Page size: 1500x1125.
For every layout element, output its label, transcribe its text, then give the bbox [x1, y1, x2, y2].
---
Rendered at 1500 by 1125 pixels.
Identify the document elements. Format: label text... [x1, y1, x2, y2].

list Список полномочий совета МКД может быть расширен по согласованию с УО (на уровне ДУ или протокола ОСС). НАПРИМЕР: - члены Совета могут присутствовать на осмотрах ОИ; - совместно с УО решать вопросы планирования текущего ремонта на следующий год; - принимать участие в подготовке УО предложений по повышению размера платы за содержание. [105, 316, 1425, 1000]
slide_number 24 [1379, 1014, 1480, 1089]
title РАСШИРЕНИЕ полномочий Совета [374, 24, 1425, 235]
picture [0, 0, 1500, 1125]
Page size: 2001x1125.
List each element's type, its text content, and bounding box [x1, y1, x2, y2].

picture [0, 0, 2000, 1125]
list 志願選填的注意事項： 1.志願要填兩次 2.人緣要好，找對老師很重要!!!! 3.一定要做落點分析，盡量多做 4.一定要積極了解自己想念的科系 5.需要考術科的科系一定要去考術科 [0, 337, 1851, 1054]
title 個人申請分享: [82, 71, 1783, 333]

_Task item_:
After locating the line holding "Identify the document" above, output exactly that line and every line after it through the line holding "Page size: 2001x1125.". Include nothing else.

_Solution to the problem_:
Identify the document elements. Format: label text... [x1, y1, x2, y2].

list Список полномочий совета МКД может быть расширен по согласованию с УО (на уровне ДУ или протокола ОСС). НАПРИМЕР: - члены Совета могут присутствовать на осмотрах ОИ; - совместно с УО решать вопросы планирования текущего ремонта на следующий год; - принимать участие в подготовке УО предложений по повышению размера платы за содержание. [105, 316, 1425, 1000]
slide_number 24 [1379, 1014, 1480, 1089]
title РАСШИРЕНИЕ полномочий Совета [374, 24, 1425, 235]
picture [0, 0, 1500, 1125]
Page size: 2001x1125.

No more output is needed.